Fotoğrafların telefonda saklanma biçimine benzer
Araştırmacılar, videoları izlerken katılımcıların beyin aktivitelerini kaydettiler. Aktivitelerini artırarak farklı türdeki sınırlara yanıt veren iki farklı hücre grubunu fark ettiler. "Sınır hücreleri" olarak adlandırılan bu grup, yumuşak ve sert bir sınıra yanıt olarak daha aktif hale geldi. “Olay hücreleri” olarak adlandırılan ikinci bir grup ise yalnızca katı sınırlara yanıt verdi. Bu da yeni bir hafızanın, hem sınır hem de olay hücrelerinin aktivitesinde bir zirve olduğunda yaratıldığına dair teoriyi ortaya çıkardı. Yani bu durum, sadece katı sınırın ardından meydana geliyor.

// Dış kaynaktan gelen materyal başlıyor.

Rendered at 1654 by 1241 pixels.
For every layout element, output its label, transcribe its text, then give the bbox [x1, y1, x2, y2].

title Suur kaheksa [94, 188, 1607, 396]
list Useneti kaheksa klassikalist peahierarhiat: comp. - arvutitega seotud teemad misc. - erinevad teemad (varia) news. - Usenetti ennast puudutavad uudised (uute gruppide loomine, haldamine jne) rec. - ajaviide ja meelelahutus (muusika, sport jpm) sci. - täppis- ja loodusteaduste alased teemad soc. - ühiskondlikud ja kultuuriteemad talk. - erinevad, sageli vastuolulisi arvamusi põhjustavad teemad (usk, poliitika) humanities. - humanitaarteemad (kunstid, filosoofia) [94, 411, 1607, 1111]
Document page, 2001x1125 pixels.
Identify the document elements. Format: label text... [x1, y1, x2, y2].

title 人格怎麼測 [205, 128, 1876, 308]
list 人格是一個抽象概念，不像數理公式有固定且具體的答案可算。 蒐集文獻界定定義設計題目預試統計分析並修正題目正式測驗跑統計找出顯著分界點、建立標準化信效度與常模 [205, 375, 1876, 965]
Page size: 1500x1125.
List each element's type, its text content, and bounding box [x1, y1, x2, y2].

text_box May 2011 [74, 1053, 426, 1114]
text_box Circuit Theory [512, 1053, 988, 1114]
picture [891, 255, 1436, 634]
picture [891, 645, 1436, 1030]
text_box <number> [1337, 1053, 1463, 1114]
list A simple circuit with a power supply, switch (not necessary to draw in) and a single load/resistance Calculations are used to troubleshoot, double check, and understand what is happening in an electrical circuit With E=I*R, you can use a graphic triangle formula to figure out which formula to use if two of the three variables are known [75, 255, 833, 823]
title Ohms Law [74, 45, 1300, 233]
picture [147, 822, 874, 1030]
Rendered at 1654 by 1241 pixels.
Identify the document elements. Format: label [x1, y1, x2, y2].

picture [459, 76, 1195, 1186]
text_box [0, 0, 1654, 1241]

Fotoğraflarınızın telefonunuzda saklanma biçimi, anıların beyinde nasıl depolanıp erişilebileceğine ilişkin bir benzetme olabilir. Fotoğraflar genellikle, ne zaman ve nerede çekildiklerine göre otomatik olarak kategorize edilir. Sonrasında da size o etkinliğin önemli bir fotoğrafı olarak gösterilir. Fotoğrafa tıkladığınızda, o belirli olayın detayına inebilirsiniz. Dr. Rutishauser konuyla ilgili şunu şöylüyor: "Sınırlara olan yanıt, yeni bir fotoğraf etkinliği oluşturmak gibi düşünülebilir. Hafızayı oluştururken, o etkinliğe yeni fotoğraflar ekleniyor. Sert bir sınır oluştuğunda, o olay kapanıp bir yenisi başlıyor. Yumuşak sınırlar ise, tek bir etkinlik içerisinde yaratılan yeni görselleri temsil ediyor.”
Araştırmacılar daha sonra anıların geri çağrılması konseptine yöneldi. Bu sürecin sınır ve olay hücrelerinin etkinleşmesi ile olan ilişkilerini incelediler. Önemli fotoğrafların olayları tanımlamak için kullanılması gibi, beynin geçmiş anıları “gözden geçirmek” için sınır hücrelerinin zirvelerini birer sinyal olarak kullandığını teorileştirdiler. Beyin tanıdık gelen bir örüntüyü bulduğunda, o olayı “açıyor”.
Tedavide kullanılabilir
Bu teoriyi incelemek için tasarlanmış iki farklı hafıza testi kullanıldı. İlkinde, katılımcılara bir dizi durağan görüntü gösterildi ve az önce izledikleri film kliplerindeki bir sahneden olup olmadıkları soruldu. Katılımcıların sert veya yumuşak bir sınırdan hemen sonra meydana gelen görüntüleri hatırlama olasılıkları daha yüksekti. Hatırlanan anlar yeni bir "fotoğraf" veya "olay" oluşturulduğu zamana denk geliyor.
İkinci test az önce izledikleri film kliplerinden alınan iki görselin sunulmasını içeriyordu. Ardından katılımcılara iki görselden hangisinin önce göründüğü soruldu. Katılımcıların ikisi sert bir sınırın farklı taraflarında meydana gelen, muhtemelen farklı “olaylara” yerleştirilmiş görselleri seçmekte çok daha zorlandıkları anlaşıldı.
Bu bulgular, insan beyninin anıları nasıl oluşturduğuna, depoladığına ve eriştiğine dair bir bakış sağlıyor. Olay bölünmesi, hafıza bozukluğu yaşayan insanlarda etkilenebilecek bir süreç olduğundan, bu çıkarımlar yeni terapilerin geliştirilmesinde uygulanabilir.
Dr. Rutishauser ve ekibi gelecekte bu bulgularla ilgili terapiler geliştirmek için iki olası yolu incelemeyi planlıyor. İlk ihtimalde, en çok ödül mekanizmalarındaki rolleriyle bilinen kimyasal dopamini kullanan nöronlar, sınır ve olay hücreleri tarafından aktive edilebilir ve bu da anıların oluşumunu güçlendirmeye yardımcı olabilir. İkinci ihtimalde ise beynin iç ritimlerinden biri olan teta, öğrenme ve hafıza ile ilintili. Olay hücreleri bu ritimle eş zamanlı etkinleşirse, katılımcılar kendilerine gösterilen görüntülerin sırasını daha kolay hatırlayabilir. Derin beyin stimülasyonu teta ritimlerini etkileyebileceği için belirli hafıza bozuklukları olan hastaları tedavi etmenin bir diğer yolu olabilir.